Re: Media Capture and Streams Last Call review; deadline May 15 ( LC-3013) from Dominique Hazael-Massieux on 2015-08-17 (public-media-capture@w3.org from August 2015)

From: Dominique Hazael-Massieux <dom@w3.org>
Date: Mon, 17 Aug 2015 14:50:08 +0200
To: Nigel Megitt <nigel.megitt@bbc.co.uk>, "public-media-capture@w3.org" <public-media-capture@w3.org>, "public-pfwg@w3.org" <public-pfwg@w3.org>
Message-ID: <55D1D880.3050505@w3.org>
Hi Nigel,

Any feedback on my reply below? I would like to close the loop on this 
if possible; at the very least, it would be useful to understand if you 
intend to formally object to our disposition of your comment or not so 
that we can understand what our next steps with progressing that 
specification will need to be.

Thanks,

Dom

On 21/07/2015 15:02, Dominique Hazael-Massieux wrote:
> Hi Nigel,
>
> On 10/07/2015 16:11, Nigel Megitt wrote:
>>
>> Thank you for your response to my comment. I agree that the current WD
>> does not deal with streams of data related to the media, so in that sense
>> you have provided an accurate answer. However I am far from certain that
>> this is acceptable. As far as I can see this constraint prevents WebRTC
>> both from being augmented with accessibility data for example
>> subtitles/captions and from being augmented with other data-based
>> functionality such as the display of text or graphics not associated with
>> accessibility.
>
> The fact that this particular API doesn't provide the necessary hooks
> doesn't imply it's not doable with WebRTC.
>
> Indeed, for something like subtitle and captioning, you can already
> re-use the existing synchronization mechanisms provided by HTML media
> elements (e.g. ontimeupdate events) to display text synchronously with
> the content captured via getUserMedia.
>
> You could even use WebRTC data channels to transmit these captions if
> they are sourced from the same browser as the video/audio are.
>
> But the specific API we're talking about (Media Capture and Streams) is
> not specific to WebRTC; it strictly focuses on capturing media streams,
> and formalizing their synchronization semantics, not how they can be
> then transmitted or possibly synchronized with other out-of-band content.
>
>> I note that the Working Group Charter lists a dependency on WAI Protocols
>> and Formats Working Group: "Reviews from the WAI PF Working Group will be
>> required to ensure the APIs allow to create an accessible user
>> experience."
>
> We've solicited feedback from the WAI PFWG both directly and via the
> HTML Accessibility Task Force, but haven't heard back so far.
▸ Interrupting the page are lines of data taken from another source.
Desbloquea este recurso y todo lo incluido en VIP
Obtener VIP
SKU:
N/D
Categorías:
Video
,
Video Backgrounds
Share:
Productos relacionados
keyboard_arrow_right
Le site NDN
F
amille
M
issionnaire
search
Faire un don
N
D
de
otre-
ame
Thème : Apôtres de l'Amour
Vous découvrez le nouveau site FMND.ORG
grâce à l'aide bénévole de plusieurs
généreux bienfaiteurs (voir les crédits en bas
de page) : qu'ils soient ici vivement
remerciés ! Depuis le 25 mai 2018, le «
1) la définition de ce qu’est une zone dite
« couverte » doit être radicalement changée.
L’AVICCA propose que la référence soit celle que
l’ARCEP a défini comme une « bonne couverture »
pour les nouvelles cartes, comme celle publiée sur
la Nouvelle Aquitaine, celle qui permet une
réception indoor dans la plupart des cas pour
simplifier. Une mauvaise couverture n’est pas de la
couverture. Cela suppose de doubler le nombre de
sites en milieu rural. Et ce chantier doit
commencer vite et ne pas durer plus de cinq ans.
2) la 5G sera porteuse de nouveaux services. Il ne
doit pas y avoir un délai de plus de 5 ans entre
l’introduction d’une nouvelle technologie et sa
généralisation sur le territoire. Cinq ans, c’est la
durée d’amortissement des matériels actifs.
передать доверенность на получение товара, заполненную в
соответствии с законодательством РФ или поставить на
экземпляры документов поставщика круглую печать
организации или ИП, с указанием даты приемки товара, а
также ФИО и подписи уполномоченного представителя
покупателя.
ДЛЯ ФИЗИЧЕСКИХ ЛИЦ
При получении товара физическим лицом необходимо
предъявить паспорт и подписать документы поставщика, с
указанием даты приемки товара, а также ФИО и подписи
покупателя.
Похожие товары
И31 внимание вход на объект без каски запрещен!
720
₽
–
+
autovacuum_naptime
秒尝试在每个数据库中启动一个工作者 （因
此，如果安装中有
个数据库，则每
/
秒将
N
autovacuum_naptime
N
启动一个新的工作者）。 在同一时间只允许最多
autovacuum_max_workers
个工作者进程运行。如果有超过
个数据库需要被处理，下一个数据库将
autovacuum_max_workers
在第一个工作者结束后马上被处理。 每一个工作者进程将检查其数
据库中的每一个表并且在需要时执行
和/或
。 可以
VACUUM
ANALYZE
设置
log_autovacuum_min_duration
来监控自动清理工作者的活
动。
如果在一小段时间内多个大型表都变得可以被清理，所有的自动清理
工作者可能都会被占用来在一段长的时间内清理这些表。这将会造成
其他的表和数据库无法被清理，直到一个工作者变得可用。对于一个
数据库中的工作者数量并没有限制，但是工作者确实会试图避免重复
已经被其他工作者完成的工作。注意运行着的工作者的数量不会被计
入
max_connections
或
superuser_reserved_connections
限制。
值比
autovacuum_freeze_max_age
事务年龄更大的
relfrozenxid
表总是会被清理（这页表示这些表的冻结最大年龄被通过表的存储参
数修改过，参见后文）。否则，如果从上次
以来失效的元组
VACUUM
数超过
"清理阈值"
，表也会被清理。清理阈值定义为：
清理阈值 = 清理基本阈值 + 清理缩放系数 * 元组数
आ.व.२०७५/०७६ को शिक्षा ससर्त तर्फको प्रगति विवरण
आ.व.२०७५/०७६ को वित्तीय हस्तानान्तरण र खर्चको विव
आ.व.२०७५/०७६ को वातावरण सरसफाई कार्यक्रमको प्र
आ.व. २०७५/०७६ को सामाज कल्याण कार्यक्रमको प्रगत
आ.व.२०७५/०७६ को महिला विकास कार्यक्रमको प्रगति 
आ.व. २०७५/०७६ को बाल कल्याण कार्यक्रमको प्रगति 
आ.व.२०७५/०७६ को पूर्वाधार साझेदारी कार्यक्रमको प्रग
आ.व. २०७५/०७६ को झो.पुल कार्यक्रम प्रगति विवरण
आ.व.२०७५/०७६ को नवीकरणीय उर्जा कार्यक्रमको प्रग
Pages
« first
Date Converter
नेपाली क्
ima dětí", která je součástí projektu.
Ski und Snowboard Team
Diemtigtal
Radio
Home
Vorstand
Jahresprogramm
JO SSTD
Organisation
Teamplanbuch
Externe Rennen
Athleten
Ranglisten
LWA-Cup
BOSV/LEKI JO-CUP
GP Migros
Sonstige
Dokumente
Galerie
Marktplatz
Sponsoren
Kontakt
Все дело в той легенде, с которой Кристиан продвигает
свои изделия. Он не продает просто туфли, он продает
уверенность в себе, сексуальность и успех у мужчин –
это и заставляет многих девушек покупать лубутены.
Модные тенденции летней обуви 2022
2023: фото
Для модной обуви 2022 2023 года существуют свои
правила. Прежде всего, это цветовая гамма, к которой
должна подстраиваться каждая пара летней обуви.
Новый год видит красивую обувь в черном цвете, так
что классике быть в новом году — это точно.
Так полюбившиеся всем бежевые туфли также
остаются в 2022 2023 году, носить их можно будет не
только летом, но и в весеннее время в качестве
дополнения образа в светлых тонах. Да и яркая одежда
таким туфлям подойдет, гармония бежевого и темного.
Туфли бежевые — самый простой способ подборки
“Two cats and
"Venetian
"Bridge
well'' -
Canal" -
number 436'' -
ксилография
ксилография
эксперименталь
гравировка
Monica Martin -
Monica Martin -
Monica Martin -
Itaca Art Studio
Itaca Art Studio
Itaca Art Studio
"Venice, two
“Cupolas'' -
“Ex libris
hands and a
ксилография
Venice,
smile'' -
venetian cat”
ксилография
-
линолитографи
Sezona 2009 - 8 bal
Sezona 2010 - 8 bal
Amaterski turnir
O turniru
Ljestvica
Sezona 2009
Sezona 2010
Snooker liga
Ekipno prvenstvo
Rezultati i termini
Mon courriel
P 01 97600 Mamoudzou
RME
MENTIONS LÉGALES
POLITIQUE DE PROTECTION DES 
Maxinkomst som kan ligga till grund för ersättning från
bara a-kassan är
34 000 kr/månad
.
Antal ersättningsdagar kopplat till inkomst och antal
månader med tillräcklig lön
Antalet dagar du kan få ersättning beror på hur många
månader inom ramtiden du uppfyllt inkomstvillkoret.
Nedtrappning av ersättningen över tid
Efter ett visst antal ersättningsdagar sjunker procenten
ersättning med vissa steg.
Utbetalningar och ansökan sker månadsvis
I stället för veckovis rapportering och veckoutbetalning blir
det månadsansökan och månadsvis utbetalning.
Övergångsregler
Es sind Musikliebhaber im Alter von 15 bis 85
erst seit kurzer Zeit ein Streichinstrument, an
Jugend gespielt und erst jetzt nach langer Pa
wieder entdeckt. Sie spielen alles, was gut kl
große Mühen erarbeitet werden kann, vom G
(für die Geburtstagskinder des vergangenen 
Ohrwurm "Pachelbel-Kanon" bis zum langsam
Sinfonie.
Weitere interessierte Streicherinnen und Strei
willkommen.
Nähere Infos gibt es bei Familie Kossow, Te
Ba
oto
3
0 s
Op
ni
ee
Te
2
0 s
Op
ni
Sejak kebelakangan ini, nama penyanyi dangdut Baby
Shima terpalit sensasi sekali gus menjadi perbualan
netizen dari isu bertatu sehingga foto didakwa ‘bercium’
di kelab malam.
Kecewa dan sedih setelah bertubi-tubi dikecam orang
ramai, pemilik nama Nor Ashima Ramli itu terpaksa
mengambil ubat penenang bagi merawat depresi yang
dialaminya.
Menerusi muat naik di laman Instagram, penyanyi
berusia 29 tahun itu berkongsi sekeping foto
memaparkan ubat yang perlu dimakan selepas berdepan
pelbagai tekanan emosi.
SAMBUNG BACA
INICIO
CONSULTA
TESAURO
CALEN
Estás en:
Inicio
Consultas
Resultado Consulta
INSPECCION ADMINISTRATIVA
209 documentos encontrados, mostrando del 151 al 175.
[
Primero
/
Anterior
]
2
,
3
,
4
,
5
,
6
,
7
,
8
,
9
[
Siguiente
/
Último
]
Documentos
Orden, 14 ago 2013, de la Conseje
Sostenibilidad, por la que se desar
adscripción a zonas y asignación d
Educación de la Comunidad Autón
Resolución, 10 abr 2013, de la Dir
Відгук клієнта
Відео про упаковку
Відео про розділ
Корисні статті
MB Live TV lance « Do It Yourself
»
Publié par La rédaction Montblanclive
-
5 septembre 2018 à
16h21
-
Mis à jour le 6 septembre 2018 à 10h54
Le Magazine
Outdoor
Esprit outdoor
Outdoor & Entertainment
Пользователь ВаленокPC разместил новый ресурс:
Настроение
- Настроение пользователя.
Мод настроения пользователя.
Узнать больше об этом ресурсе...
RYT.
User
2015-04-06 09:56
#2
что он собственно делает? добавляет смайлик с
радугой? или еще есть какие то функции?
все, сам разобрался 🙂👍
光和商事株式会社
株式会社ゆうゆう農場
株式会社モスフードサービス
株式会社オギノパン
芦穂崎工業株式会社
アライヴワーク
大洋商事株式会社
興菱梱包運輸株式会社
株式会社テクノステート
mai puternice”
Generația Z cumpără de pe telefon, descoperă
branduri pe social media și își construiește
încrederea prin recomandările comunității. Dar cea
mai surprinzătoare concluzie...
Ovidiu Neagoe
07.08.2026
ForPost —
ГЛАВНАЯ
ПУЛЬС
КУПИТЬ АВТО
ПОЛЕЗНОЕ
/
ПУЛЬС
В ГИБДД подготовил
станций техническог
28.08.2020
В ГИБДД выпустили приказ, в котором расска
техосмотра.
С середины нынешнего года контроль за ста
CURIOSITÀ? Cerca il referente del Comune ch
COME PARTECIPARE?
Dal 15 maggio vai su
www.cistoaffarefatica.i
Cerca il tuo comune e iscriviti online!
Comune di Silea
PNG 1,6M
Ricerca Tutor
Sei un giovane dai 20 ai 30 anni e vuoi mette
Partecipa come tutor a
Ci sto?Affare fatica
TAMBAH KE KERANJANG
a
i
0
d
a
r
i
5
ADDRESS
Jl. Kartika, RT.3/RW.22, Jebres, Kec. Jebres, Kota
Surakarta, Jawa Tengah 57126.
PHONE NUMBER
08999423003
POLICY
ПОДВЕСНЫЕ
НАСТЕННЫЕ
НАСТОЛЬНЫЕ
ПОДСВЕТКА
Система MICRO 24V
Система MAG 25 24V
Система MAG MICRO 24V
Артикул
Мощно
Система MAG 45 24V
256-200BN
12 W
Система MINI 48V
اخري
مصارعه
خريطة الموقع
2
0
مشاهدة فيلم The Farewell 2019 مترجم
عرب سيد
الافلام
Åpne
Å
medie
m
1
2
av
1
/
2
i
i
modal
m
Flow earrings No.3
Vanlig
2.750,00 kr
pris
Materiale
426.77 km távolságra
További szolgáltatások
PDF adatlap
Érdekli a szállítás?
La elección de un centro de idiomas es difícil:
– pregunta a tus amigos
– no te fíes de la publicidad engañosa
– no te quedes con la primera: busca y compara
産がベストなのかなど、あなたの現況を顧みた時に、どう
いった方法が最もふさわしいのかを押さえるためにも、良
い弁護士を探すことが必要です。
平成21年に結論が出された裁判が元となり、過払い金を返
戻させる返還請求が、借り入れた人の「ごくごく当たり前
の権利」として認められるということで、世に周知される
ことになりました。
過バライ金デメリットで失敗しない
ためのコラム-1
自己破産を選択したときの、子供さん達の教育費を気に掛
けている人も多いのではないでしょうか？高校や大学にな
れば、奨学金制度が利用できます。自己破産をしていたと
I'm trying
> to get information as to whether we should expect any.
>
>> I am not a member of WAI PFWG but have copied in
>> public-pfwg@w3.org to this message to ensure they have visibility of my
>> comment: at present I believe that the APIs do not "allow to create an
>> accessible user experience."
>
> If you're talking specifically about synchronizing subtitles or
> captions, I think the APIs, taken with the rest of the platform, do
> allow to create an accessible user experience.
>
> If you're thinking of some other use cases, could you clarify which ones?
>
> If you don't think my assumptions about the possibility of using
> synchronization events for captions/subtitles for an accessible user
> experience hold, could you describe in more details why they're not
> sufficient? This would go a long way toward understanding what we would
> need to change in the API.
>
>> I would suggest it should be a matter of priority for the Working
>> Group to
>> consider adding this capability. You request a proposal for a specific
>> solution for this. One possible solution would be to extend the
>> MediaStreamTrack.kind attribute to permit the value "data" and to have a
>> further more specific type so that user agents can process data tracks
>> successfully.
>
> But why would they need to be put into a MediaStreamTrack object when
> they're not media content? What benefit is there to try and them in that
> structure instead of keeping that as out-of-band data?
>
>> It may also be helpful or necessary to expose a common clock
>> with which such data may be synchronised - further design work to
>> establish the importance of this would be needed.
>
> I believe that for captioning, the clock provided by ontimeupdate
> provides sufficient accuracy; but again, I may be missing something
> here, so would welcome your input as to why they would not.
>
>> An example of the usage scenario could be the provision of a sequence of
>> TTML or WebVTT documents which, on presentation, provide
>> subtitles/captions for the video or audio content. This could be achieved
>> by having a MediaStreamTrack of kind "data" and subtype "ttml+xml" in the
>> case of TTML.
>
> Clearly being able to play TTML or WebVTT documents along with playing a
> video or audio obtained from a MediaStream is useful; but why would they
> need to be provided in the same container as the media stream itself? as
> far as I know, for other video sources, these documents are provided out
> of band and synchronized by the client; this should apply with media
> streams obtained from getUserMedia as well, without having to force them
> into a MediaStream structure for which they're not fitted.
>
> Thanks for working with us on this! If it would be helpful to have a
> call to make faster progress or discuss some ideas in more details, let
> me know!
>
> Dom
>
>
Received on Monday, 17 August 2015 12:50:14 UTC